*Your instructions:*
Search the entries below for the string "react" and give the number of lines that hold it, nothing else.
════════
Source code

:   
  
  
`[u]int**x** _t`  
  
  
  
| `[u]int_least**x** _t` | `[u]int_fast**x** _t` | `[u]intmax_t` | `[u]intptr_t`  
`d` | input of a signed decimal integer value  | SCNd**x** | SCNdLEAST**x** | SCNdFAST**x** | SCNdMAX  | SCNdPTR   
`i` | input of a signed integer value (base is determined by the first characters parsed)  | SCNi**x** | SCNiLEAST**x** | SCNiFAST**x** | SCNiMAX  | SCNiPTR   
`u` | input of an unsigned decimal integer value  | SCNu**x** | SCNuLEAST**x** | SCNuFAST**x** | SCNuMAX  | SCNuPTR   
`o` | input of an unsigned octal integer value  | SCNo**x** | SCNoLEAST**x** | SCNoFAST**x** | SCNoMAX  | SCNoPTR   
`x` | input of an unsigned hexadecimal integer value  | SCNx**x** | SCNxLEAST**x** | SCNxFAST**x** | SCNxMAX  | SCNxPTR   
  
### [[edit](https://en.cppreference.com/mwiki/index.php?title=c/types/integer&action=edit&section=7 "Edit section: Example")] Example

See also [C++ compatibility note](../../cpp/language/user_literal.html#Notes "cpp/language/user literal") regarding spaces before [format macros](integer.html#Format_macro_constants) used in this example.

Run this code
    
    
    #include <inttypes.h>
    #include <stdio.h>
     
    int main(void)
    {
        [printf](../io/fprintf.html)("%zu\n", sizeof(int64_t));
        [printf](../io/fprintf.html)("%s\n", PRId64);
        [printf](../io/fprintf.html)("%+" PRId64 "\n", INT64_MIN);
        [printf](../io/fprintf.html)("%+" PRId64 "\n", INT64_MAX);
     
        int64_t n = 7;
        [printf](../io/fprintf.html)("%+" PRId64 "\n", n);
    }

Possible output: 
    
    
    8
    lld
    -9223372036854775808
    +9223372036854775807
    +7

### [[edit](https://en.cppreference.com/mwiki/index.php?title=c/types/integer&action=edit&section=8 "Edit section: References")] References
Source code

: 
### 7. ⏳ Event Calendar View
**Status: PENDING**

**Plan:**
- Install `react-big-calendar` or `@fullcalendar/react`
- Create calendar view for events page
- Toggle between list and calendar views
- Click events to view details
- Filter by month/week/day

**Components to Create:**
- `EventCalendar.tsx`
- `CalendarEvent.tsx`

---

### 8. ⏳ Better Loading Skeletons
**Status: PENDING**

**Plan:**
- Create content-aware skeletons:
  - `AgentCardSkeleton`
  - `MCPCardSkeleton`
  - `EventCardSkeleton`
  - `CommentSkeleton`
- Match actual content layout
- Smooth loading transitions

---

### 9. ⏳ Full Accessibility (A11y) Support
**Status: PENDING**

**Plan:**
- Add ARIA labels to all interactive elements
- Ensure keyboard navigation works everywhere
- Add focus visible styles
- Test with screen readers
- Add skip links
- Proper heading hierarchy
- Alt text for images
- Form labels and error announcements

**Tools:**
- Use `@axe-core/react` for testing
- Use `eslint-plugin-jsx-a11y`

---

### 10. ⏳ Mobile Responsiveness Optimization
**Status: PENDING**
════════
*Answer for the task:*
2